Make a case that Group 3 would be the most effective approach for promoting understanding

  • Lecture isn't necessarily more helpful if there isn't some feedback to the analysis, but a second effort of analysis would be helpful.
  • Guided participation (from an expert who provides not answers but further help in the inquiry) is needed in all cases.

Other Observations

  • Students come to classes sometimes with a great deal of experience which has brought along strong assumptions and misconceptions.
  • Sometimes instruction tries to simplify complex ideas by leaving out some complicating elements-and the students fill in the gaps with their own constructions.
  • How is it that assessment hasn't revealed the misconceptions?
  • A universal phenomenon: the individual's effort to construct an understanding.
  • Instruction that asks students to "integrate" new knowledge with previous understanding may do disservice to the need to replace inaccurate understandings.
  • Creating dissonance is the job of the instructor-then leading to a new understanding (Ken Becker).
  • Articulating an understanding (accurate or inaccurate) is the first step in opening to new knowledge.
  • Talking through an idea-and paying attention to the coherence of what's being said-are significant elements of learning.

Examples of Misunderstandings Students Bring to Classes:

  • All microbes are harmful and should be eradicated. (After learning about microbes, they still often say, "Oh, O.K.-there are some good bacteria, but most should be wiped out.")
  • You become what your experiences have provided you (you had good parents; you had bad parents-good experiences or bad experiences)
  • Muscle turns to fat. Vitamins give us energy
  • In any lesson there has to be some lecture. If the instructor isn't lecturing, s/he's not working-not doing her job.
  • Knowledge comes from experts, who pass it on to students.
  • Learning is acquiring new information.
  • Learning should be easy.
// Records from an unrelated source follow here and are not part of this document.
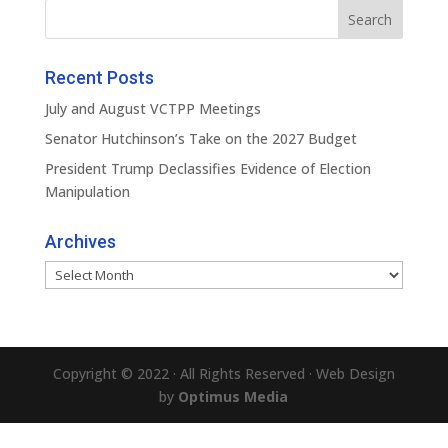
Recent Posts
July and August VCTPP Meetings
Senator Hutchinson’s Take on the 2027 Budget
President Trump Declassifies Evidence of Election
Manipulation
Archives
Archives
Copyright © 2022 · All Rights Reserved · Web Design
by
Optimus Media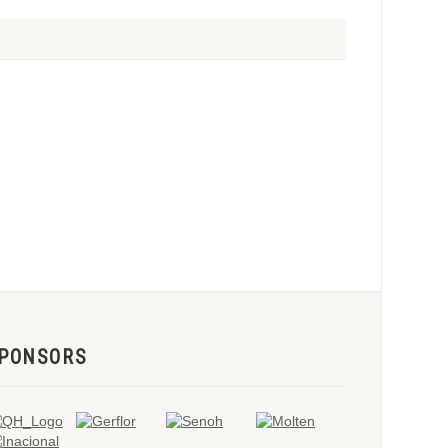
PONSORS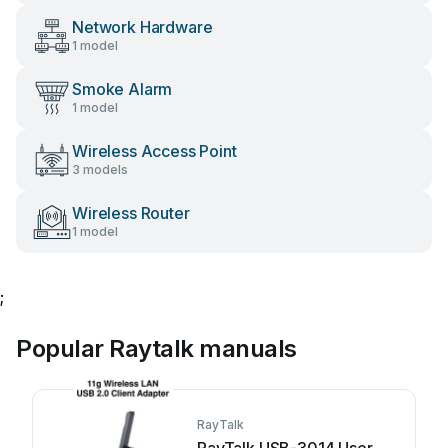
Network Hardware
1 model
Smoke Alarm
1 model
Wireless Access Point
3 models
Wireless Router
1 model
;
Popular Raytalk manuals
RayTalk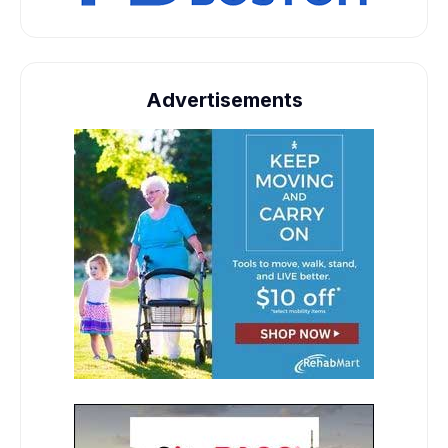
Advertisements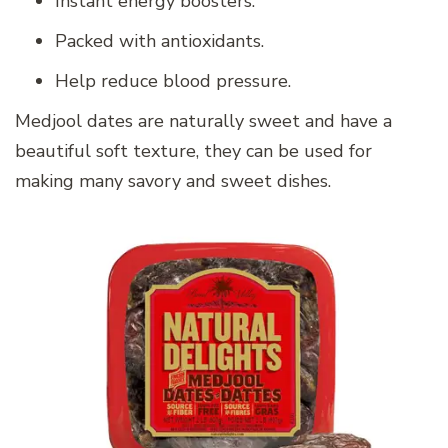
Instant energy boosters.
Packed with antioxidants.
Help reduce blood pressure.
Medjool dates are naturally sweet and have a
beautiful soft texture, they can be used for
making many savory and sweet dishes.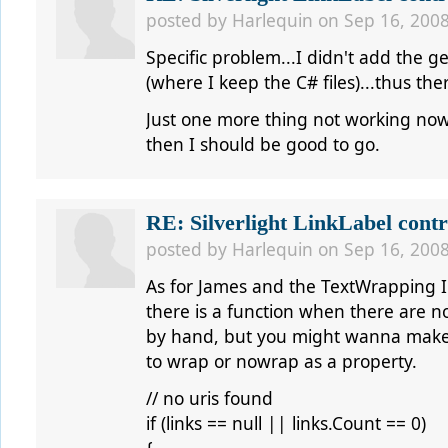
posted by
Harlequin
on Sep 16, 2008
Specific problem...I didn't add the g
(where I keep the C# files)...thus th
Just one more thing not working now,
then I should be good to go.
RE: Silverlight LinkLabel contr
posted by
Harlequin
on Sep 16, 2008
As for James and the TextWrapping I
there is a function when there are no
by hand, but you might wanna make i
to wrap or nowrap as a property.
// no uris found
if (links == null || links.Count == 0)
If instruction is done well, the students won't have to work hard. (If you can't do a math problem in two minutes, only a mathematician can do it.)
  • If no one is giving the right answers or structuring the process, the learning is not rigorous enough.
  • Good art falls into the realm of realism.
  • Psychology shouldn't be as hard as biology and chemistry (that's why those two are called the "hard sciences").
  • Everything right or wrong in a person's life is related to his/her self-esteem.
  • "I'm the one who has to do the most work in this class in order to learn something."
  • Students assume that when an instructor gives an assignment there is some predetermined, desirable outcome.
  • "Now I get it!"

Ideas for Working with Faulty Assumptions

  • Pre-assess at the beginning of a unit: "Write out what you know about X."
  • Use a case study to assess prior knowledge.
  • Give a list of True/False items to defend.
  • Write to a user group justifying why program related knowledge should be adopted.
  • Consult the literature: some fields have documented extensively the assumptions and folk theories students bring to a discipline.
  • Have students do a guided feasibility analysis (designing/developing a new business) by consulting with actual business owners (in addition to consulting the literature). Students learn the language unique to the business as well as the resources the business people actually draw on.
  • Ask students to pick a chemical they use regularly and keep a daily journal, then synthesize what they learned with what they'd read about addiction. (Cognitive & behavioral learning reinforcing each other.)
  • Ask students to do a 3 generation study in which they ask the same questions about adolescent experiences. Small groups pool and analyze data-yielding results contrary to their prior assumptions.
  • Use graphic organizers for evaluation.
  • Collaboratively analyze what the "hard ideas" are and think about how to develop student understanding through the course of a program.
  • Use "The Minute Paper" (a.k.a., "The Muddiest Point")-time left at the end of a class for students to reflect on the material just taught.